→ Work instructions
From the first line of the listing below through the line that contains "collector number: 5578", including that line, output each line as one string in a JSON list, leaving out blank lines.

→ Extracted entries
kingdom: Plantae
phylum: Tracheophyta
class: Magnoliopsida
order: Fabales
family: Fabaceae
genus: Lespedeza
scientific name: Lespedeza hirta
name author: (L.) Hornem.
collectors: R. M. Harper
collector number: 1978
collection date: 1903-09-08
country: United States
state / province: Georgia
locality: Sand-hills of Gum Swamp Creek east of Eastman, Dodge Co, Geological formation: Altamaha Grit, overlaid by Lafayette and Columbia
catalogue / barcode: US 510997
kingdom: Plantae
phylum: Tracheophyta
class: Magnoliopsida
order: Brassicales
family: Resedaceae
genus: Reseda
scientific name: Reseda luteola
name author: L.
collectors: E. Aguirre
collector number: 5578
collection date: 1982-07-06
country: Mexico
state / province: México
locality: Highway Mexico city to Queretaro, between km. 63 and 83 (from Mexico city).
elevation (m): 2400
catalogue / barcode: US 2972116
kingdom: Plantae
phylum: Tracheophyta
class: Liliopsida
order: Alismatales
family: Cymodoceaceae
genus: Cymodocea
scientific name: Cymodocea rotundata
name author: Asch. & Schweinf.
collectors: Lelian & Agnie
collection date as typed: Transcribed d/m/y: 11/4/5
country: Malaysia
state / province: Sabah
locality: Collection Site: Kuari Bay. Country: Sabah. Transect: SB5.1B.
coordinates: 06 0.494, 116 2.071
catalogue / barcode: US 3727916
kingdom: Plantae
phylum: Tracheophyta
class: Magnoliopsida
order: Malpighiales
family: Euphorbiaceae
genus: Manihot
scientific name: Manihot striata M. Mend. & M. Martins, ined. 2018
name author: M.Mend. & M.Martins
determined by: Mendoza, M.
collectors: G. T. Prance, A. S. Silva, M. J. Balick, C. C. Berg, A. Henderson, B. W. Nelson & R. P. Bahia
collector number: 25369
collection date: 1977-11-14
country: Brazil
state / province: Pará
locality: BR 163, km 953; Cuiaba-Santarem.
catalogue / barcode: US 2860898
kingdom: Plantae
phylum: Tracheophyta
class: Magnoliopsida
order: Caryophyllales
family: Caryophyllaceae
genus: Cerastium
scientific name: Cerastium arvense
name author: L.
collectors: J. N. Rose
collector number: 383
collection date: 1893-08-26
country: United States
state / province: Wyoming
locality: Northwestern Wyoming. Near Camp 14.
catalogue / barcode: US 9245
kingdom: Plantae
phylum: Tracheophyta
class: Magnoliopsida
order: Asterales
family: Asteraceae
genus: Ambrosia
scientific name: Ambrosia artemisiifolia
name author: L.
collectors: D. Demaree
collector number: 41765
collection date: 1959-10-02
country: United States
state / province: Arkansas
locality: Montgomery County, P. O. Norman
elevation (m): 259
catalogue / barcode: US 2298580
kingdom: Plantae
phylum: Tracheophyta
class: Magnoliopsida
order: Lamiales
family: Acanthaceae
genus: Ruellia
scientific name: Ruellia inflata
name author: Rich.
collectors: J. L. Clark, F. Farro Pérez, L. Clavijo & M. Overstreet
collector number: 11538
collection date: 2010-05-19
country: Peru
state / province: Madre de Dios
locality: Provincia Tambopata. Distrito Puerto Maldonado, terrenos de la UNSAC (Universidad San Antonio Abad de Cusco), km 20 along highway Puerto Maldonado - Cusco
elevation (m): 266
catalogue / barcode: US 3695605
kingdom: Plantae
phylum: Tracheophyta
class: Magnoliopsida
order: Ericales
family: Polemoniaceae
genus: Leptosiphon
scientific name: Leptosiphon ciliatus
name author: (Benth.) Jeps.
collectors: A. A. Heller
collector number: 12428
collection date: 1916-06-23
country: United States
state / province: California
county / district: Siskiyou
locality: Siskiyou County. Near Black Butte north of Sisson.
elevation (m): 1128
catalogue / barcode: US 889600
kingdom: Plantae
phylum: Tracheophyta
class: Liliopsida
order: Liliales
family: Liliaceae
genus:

→ Exercise output
[
  "kingdom: Plantae",
  "phylum: Tracheophyta",
  "class: Magnoliopsida",
  "order: Fabales",
  "family: Fabaceae",
  "genus: Lespedeza",
  "scientific name: Lespedeza hirta",
  "name author: (L.) Hornem.",
  "collectors: R. M. Harper",
  "collector number: 1978",
  "collection date: 1903-09-08",
  "country: United States",
  "state / province: Georgia",
  "locality: Sand-hills of Gum Swamp Creek east of Eastman, Dodge Co, Geological formation: Altamaha Grit, overlaid by Lafayette and Columbia",
  "catalogue / barcode: US 510997",
  "kingdom: Plantae",
  "phylum: Tracheophyta",
  "class: Magnoliopsida",
  "order: Brassicales",
  "family: Resedaceae",
  "genus: Reseda",
  "scientific name: Reseda luteola",
  "name author: L.",
  "collectors: E. Aguirre",
  "collector number: 5578"
]